▶ _TEXTE À LIRE_
━━━━━━━━

Préface
Préface
En altérant les conditions environnementales des arbres, en augmentant la fréquence et la sévérité des accidents climatiques (notamment sécheresses et canicules), en modifiant les interactions biotiques, en combinaison avec les transports non maîtrisés d’espèces, le changement climatique augmente l’occurrence et la sévérité des crises sanitaires en forêt.
De fait, l’épisode de mortalité et de dépérissement qui s’est déployé entre 2018 et 2020 a été exceptionnellement sévère. Il s’est manifesté sous des formes variées : épicéas scolytés, mortalités de hêtres et de sapins, chênes fragilisés par la processionnaire ou par le hanneton, etc., dont le lien avec le changement climatique est souvent plausible, mais parfois indirect voire difficile à établir.
Sur fond de prise de conscience accélérée des impacts du changement climatique, ces phénomènes sont en tous cas perçus de façon très différente des épisodes antérieurs aux années 2000 : ils sont désormais volontiers interprétés comme la manifestation d'une évolution irréversible, face à laquelle les gestionnaires se sentent d'autant plus démunis que leurs efforts de renouvellement des peuplements se heurtent à des échecs de plus en plus fréquents. La question du choix des essences-objectifs devient de plus en plus prégnante.
Que peuvent faire les acteurs de la filière forêt-bois pour s'adapter à des crises répétées et de plus en plus étendues ? Tel était le défi soulevé par les journées ReGeFor 2020, auxquelles différents acteurs ont été invités à apporter leur contribution : quels éléments de réponse la recherche forestière apporte-t-elle à ces questions ? ; que peuvent nous enseigner les retours d'expérience des crises passées ? ; quelles démarches inspirantes peuvent être mises en lumière ? ; quelles nouvelles formes d'organisation peuvent être débattues ? L’expression « relever le défi » retenue pour intituler ces journées rappelle que la crise n’est pas seulement un accident, désorganisant les peuplements et les organisations humaines, avec des impacts et une issue incertaine : c’est aussi l’opportunité d’une transition, d’une mue — comme l’explique Michel Badré (cf. son article).
Qu’est-ce tout d’abord qu’une crise ? Dans quelles dimensions peut-elle se manifester ? Quels outils conceptuels peut-on mobiliser pour s’en saisir ? Comment caractériser l’état de crise, en commençant par la caractérisation des anomalies climatiques, facteurs majeurs des crises forestières ? Comment détecter les premières atteintes ? Comment évaluer de façon efficiente les dégâts, en mettant à profit les évolutions technologiques ? La caractérisation des dégâts est en effet la première étape de gestion des impacts de la crise, nécessaire pour la calibration des moyens, l’organisation des récoltes et la valorisation des bois. Mais un enregistrement précis, quantitatif et spatialisé des dégâts est également un prérequis pour aborder la recherche de leur déterminisme, à différentes échelles, et dans ses différentes composantes (facteurs prédisposants, déclenchants, aggravants).

━━━━━━━━

(Entrées du jeu de données)
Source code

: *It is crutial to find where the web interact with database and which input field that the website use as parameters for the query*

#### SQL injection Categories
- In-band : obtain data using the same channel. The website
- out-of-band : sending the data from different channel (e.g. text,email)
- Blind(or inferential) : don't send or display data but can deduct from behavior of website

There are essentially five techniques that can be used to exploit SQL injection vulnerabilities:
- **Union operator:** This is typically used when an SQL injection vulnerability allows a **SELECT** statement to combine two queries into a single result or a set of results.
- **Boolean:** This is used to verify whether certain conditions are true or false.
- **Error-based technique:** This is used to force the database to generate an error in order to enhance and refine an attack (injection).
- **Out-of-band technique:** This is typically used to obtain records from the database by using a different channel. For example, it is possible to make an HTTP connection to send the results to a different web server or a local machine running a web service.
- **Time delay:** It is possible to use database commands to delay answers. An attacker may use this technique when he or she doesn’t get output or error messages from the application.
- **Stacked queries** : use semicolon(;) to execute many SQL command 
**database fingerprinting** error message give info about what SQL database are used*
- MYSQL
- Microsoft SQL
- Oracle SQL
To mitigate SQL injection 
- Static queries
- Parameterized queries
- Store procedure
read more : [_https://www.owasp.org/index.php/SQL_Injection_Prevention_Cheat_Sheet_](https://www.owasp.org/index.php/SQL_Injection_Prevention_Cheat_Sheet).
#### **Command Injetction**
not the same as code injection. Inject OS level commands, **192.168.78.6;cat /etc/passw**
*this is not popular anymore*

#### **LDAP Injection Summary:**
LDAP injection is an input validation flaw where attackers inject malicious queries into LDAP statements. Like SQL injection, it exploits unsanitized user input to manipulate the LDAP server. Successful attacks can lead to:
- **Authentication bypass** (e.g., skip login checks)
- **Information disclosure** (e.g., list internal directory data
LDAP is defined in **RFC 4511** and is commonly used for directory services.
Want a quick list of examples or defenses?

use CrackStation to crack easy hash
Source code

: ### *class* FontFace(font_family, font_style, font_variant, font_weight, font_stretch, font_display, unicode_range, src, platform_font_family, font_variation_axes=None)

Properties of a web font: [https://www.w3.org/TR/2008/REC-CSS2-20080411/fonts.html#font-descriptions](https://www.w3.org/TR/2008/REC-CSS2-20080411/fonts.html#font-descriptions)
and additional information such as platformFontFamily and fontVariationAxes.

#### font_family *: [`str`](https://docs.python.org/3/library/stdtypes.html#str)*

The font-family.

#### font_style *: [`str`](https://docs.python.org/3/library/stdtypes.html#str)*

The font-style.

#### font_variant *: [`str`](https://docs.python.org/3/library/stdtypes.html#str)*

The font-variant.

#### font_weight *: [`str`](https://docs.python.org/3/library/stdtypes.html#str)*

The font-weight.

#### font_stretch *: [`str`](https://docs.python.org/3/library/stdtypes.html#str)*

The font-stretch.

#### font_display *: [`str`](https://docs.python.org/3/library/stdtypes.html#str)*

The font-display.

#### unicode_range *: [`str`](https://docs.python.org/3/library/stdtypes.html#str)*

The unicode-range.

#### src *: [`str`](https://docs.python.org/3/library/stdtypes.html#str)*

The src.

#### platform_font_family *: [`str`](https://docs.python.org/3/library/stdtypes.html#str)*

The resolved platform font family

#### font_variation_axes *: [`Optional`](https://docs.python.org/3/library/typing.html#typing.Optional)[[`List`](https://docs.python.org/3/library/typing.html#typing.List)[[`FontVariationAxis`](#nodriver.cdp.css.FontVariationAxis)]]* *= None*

━━━━━━━━

▶ _OBJECTIF PÉDAGOGIQUE_
D'après la préface, entre quelles années s'est déployé l'épisode de mortalité et de dépérissement jugé exceptionnellement sévère ? Répondez en une phrase, s'il vous plaît.

▶ _ZONE DE RÉPONSE_
Cet épisode s'est déployé entre 2018 et 2020.